§ TEXTO SELECCIONADO
────────────────────────────────────────
Todos estamos de acuerdo en que, desde el punto de vista publicitario, la fotografía de un bebé más célebre en el mundo es la del Niño Gerber, rubio y mofletudo, que durante casi un siglo engalanó los anuncios y los empaques de esa marca. Pero… ¿cuál podría ser el equivalente en la publicidad mexicana?
Si me permiten proponer a un candidato, yo sugiero al niño que por más de 4 décadas apareció en la caja-empaque de la frazada infantil marca Baby Mink. Fue un producto tan exitoso durante la segunda mitad del siglo XX que, en cierto momento de su historia, se vendían tantas cobijitas de esa marca como bebés nacían en este país: parafraseando a la sabiduría popular “cada niño trae su cobija”.
Yo conocí en ese entonces al actor principal: se llamaba Pepito y era orgullosamente poblano. La foto, tan memorable como todas las que él ha tomado, la hizo John O’Leary, profesional de la lente de origen tejano y nacionalizado mexicano, de manera precisa en Cholula, Puebla, en donde lleva residiendo ya casi medio siglo.
Nuestro amigo nació en Texas y allá mismo estudió fotografía profesional. Al terminar sus estudios fue invitado por la Universidad de Las Américas a trasladarse a Cholula para impartir ahí la cátedra de fotografía, cosa que él hizo alternando las aulas con el freelance de producción cinematográfica.

Pronto, el Sr. O’Leary adquirió gran fama entre sus colegas de Hollywood que a cada rato solicitaban sus servicios en multitud de proyectos chicos, medianos y grandes. Así, él fue productor de “Gringo Viejo”, su producción que se rodó en México y que no ganó el Oscar solo porque le faltó más argumento, porque la producción a cargo de O’Leary fue impecable.
Todos los publicistas chilangos de cierta experiencia hemos colaborado al menos una vez en nuestras vidas profesionales con John O’Leary con magníficos resultados. De ahí que nos haya dado mucho gusto enterarnos que, dentro del marco de la 26a edición del Encuentro Nacional de Fototecas le fuera otorgada a él y a Maritza López la Medalla al Mérito Fotográfico 2025.

Aficionado de hueso colorado a la lucha libre O’Leary comenta: “Mi obra revela al alma de los pueblos, espacios y tradiciones que han existido por milenios por lo que espero dejar a las próximas generaciones un legado visual del pasado que a mí me tocó vivir”.
Por su parte Maritza López, célebre por haber sido la fotógrafa de los calendarios de Gloria Trevi, comentó “me siento como ganando el Oscar”.
────────────────────────────────────────
§ LISTADO DE DATOS
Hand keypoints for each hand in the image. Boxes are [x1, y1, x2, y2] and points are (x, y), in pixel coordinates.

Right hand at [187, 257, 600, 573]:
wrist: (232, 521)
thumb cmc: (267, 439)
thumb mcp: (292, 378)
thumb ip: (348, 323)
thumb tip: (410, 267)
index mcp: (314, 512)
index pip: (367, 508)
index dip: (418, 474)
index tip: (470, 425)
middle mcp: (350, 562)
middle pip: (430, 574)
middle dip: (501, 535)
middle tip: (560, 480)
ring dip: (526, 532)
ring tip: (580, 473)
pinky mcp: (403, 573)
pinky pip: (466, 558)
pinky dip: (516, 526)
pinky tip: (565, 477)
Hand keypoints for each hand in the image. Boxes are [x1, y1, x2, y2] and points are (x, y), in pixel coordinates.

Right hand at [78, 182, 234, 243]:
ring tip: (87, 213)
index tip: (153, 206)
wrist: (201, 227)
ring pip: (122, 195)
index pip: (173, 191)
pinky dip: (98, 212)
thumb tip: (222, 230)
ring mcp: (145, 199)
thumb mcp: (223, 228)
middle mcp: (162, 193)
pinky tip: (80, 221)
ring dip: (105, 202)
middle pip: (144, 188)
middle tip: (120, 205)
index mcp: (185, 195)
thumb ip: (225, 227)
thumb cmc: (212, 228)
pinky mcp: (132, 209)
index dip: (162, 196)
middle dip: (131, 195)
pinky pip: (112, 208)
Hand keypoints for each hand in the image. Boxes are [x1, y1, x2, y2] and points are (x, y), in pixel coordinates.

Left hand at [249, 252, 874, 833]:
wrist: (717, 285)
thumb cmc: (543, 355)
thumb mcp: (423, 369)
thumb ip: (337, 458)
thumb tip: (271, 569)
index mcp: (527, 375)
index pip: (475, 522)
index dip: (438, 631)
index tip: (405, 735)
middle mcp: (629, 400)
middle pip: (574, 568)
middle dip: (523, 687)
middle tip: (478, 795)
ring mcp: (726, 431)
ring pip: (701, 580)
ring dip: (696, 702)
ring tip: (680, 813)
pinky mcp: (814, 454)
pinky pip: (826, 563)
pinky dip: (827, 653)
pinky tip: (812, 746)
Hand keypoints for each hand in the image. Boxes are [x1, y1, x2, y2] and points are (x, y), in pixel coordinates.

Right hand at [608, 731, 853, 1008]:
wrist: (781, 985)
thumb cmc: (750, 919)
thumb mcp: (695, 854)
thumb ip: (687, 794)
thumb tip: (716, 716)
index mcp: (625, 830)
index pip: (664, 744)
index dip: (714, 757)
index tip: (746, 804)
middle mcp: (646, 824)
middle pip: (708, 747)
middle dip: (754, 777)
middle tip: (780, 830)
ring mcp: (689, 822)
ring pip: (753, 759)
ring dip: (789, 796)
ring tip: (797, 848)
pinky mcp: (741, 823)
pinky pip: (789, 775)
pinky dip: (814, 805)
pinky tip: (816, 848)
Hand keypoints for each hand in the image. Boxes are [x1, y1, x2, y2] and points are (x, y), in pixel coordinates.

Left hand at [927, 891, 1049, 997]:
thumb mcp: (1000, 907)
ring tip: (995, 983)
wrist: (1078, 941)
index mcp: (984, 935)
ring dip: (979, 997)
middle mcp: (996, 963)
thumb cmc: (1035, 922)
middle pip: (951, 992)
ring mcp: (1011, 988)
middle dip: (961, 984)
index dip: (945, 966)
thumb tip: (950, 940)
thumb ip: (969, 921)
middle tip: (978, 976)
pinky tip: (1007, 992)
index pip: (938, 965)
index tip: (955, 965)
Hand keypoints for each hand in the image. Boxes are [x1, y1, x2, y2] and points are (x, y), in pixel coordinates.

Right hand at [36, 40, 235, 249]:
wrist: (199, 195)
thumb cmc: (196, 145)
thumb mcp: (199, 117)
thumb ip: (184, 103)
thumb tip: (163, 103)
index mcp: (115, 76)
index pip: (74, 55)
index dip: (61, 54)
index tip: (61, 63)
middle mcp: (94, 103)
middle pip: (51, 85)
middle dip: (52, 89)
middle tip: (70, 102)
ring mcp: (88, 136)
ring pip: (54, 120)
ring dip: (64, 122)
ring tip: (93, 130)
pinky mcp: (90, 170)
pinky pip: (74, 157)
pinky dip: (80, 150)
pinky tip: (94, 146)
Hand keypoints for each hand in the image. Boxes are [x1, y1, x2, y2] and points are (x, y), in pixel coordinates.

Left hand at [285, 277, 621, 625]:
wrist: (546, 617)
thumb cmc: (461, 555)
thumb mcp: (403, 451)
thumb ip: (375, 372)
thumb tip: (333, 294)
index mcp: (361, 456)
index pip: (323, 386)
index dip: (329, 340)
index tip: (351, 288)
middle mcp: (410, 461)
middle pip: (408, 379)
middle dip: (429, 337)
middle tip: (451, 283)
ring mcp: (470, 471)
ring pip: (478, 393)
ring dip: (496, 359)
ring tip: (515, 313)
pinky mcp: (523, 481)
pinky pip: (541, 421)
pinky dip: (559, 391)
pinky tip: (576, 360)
────────────────────────────────────────
§ SOLICITUD DE TRABAJO 1
Reescriba de forma más breve el párrafo del texto seleccionado que comienza con «Nuestro amigo nació en Texas», conservando sus datos principales.
§ SOLICITUD DE TRABAJO 2
Extraiga del texto seleccionado, sin alterarlo, el fragmento que comienza con "Yo conocí en" y continúa hasta "de producción cinematográfica.".

§ SU SOLUCIÓN 1
O'Leary nació en Texas, donde estudió fotografía profesional. Al concluir sus estudios, la Universidad de Las Américas lo invitó a Cholula para impartir la cátedra de fotografía, labor que combinó con el trabajo freelance de producción cinematográfica.

§ SU SOLUCIÓN 2
Yo conocí en ese entonces al actor principal: se llamaba Pepito y era orgullosamente poblano. La foto, tan memorable como todas las que él ha tomado, la hizo John O’Leary, profesional de la lente de origen tejano y nacionalizado mexicano, de manera precisa en Cholula, Puebla, en donde lleva residiendo ya casi medio siglo.
Nuestro amigo nació en Texas y allá mismo estudió fotografía profesional. Al terminar sus estudios fue invitado por la Universidad de Las Américas a trasladarse a Cholula para impartir ahí la cátedra de fotografía, cosa que él hizo alternando las aulas con el freelance de producción cinematográfica.